Exercise:
The response should consist of every line below, restated exactly, with no pictures.

------------------------------------------------

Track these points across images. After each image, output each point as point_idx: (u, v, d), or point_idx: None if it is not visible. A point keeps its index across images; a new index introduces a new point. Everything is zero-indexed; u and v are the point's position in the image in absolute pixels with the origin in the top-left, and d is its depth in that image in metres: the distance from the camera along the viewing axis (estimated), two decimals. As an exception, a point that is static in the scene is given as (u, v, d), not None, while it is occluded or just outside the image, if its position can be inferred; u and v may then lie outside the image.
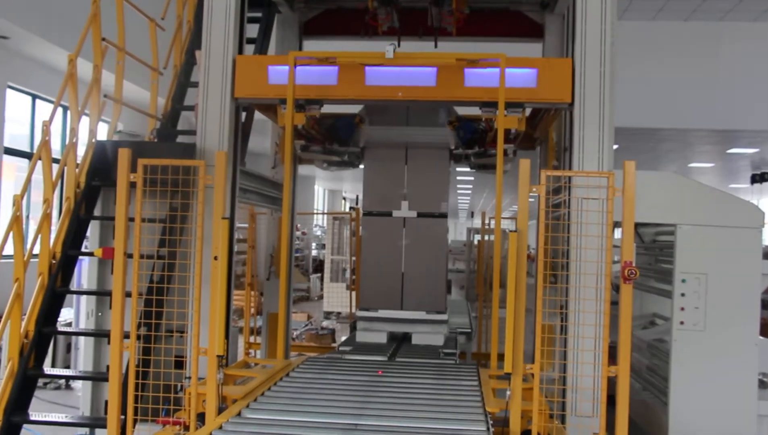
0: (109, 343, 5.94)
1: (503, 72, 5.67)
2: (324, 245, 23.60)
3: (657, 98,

------------------------------------------------

Written solution:
Track these points across images. After each image, output each point as point_idx: (u, v, d), or point_idx: None if it is not visible. A point keeps its index across images; a new index introduces a new point. Everything is zero-indexed; u and v are the point's position in the image in absolute pixels with the origin in the top-left, and d is its depth in that image in metres: the distance from the camera along the viewing axis (estimated), two decimals. As an exception, a point that is static in the scene is given as (u, v, d), not None, while it is occluded or just outside the image, if its position can be inferred; u and v may then lie outside the image.
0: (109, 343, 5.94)
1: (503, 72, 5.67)
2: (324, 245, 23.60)
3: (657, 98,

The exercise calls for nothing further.